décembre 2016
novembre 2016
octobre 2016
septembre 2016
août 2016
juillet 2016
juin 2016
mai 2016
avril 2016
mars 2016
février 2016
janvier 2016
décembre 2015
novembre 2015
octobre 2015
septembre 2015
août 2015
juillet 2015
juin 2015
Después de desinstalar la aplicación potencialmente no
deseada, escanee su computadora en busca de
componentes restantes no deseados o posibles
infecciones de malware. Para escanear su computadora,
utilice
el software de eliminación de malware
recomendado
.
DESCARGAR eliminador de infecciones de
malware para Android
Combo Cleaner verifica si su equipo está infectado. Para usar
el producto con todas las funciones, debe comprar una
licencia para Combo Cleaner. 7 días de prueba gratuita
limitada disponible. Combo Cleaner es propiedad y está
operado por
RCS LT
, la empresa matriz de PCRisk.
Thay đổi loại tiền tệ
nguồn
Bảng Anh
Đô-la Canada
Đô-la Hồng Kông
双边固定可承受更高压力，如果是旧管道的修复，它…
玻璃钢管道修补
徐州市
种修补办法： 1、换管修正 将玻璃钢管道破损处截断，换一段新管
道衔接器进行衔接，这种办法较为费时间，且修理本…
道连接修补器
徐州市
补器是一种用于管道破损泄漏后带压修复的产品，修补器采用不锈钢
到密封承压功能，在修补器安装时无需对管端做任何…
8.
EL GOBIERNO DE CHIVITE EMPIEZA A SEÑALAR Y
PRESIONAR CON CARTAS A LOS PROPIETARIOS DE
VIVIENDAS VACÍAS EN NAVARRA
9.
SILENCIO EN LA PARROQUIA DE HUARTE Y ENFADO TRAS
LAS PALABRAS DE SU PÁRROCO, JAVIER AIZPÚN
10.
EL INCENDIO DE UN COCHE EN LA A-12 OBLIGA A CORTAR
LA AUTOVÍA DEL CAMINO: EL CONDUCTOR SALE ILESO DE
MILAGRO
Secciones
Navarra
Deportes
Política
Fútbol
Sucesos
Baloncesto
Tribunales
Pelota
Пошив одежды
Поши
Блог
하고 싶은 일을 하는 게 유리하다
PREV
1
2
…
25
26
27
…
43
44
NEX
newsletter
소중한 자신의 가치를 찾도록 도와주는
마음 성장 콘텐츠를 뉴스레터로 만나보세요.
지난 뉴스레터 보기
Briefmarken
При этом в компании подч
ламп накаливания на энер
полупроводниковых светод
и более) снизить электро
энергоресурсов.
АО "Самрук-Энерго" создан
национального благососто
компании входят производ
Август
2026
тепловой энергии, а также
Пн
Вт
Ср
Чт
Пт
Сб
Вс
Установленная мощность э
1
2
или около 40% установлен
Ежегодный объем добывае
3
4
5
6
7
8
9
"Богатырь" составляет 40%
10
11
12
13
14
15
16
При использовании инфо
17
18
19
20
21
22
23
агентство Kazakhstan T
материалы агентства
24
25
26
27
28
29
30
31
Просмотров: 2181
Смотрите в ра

________

Working from the material above, reproduce it in full and unchanged.

* Solution to the exercise *
décembre 2016
novembre 2016
octobre 2016
septembre 2016
août 2016
juillet 2016
juin 2016
mai 2016
avril 2016
mars 2016
février 2016
janvier 2016
décembre 2015
novembre 2015
octobre 2015
septembre 2015
août 2015
juillet 2015
juin 2015
Después de desinstalar la aplicación potencialmente no
deseada, escanee su computadora en busca de
componentes restantes no deseados o posibles
infecciones de malware. Para escanear su computadora,
utilice
el software de eliminación de malware
recomendado
.
DESCARGAR eliminador de infecciones de
malware para Android
Combo Cleaner verifica si su equipo está infectado. Para usar
el producto con todas las funciones, debe comprar una
licencia para Combo Cleaner. 7 días de prueba gratuita
limitada disponible. Combo Cleaner es propiedad y está
operado por
RCS LT
, la empresa matriz de PCRisk.
Thay đổi loại tiền tệ
nguồn
Bảng Anh
Đô-la Canada
Đô-la Hồng Kông
双边固定可承受更高压力，如果是旧管道的修复，它…
玻璃钢管道修补
徐州市
种修补办法： 1、换管修正 将玻璃钢管道破损处截断，换一段新管
道衔接器进行衔接，这种办法较为费时间，且修理本…
道连接修补器
徐州市
补器是一种用于管道破损泄漏后带压修复的产品，修补器采用不锈钢
到密封承压功能，在修补器安装时无需对管端做任何…
8.
EL GOBIERNO DE CHIVITE EMPIEZA A SEÑALAR Y
PRESIONAR CON CARTAS A LOS PROPIETARIOS DE
VIVIENDAS VACÍAS EN NAVARRA
9.
SILENCIO EN LA PARROQUIA DE HUARTE Y ENFADO TRAS
LAS PALABRAS DE SU PÁRROCO, JAVIER AIZPÚN
10.
EL INCENDIO DE UN COCHE EN LA A-12 OBLIGA A CORTAR
LA AUTOVÍA DEL CAMINO: EL CONDUCTOR SALE ILESO DE
MILAGRO
Secciones
Navarra
Deportes
Política
Fútbol
Sucesos
Baloncesto
Tribunales
Pelota
Пошив одежды
Поши
Блог
하고 싶은 일을 하는 게 유리하다
PREV
1
2
…
25
26
27
…
43
44
NEX
newsletter
소중한 자신의 가치를 찾도록 도와주는
마음 성장 콘텐츠를 뉴스레터로 만나보세요.
지난 뉴스레터 보기
Briefmarken
При этом в компании подч
ламп накаливания на энер
полупроводниковых светод
и более) снизить электро
энергоресурсов.
АО "Самрук-Энерго" создан
национального благососто
компании входят производ
Август
2026
тепловой энергии, а также
Пн
Вт
Ср
Чт
Пт
Сб
Вс
Установленная мощность э
1
2
или около 40% установлен
Ежегодный объем добывае
3
4
5
6
7
8
9
"Богатырь" составляет 40%
10
11
12
13
14
15
16
При использовании инфо
17
18
19
20
21
22
23
агентство Kazakhstan T
материалы агентства
24
25
26
27
28
29
30
31
Просмотров: 2181
Смотрите в ра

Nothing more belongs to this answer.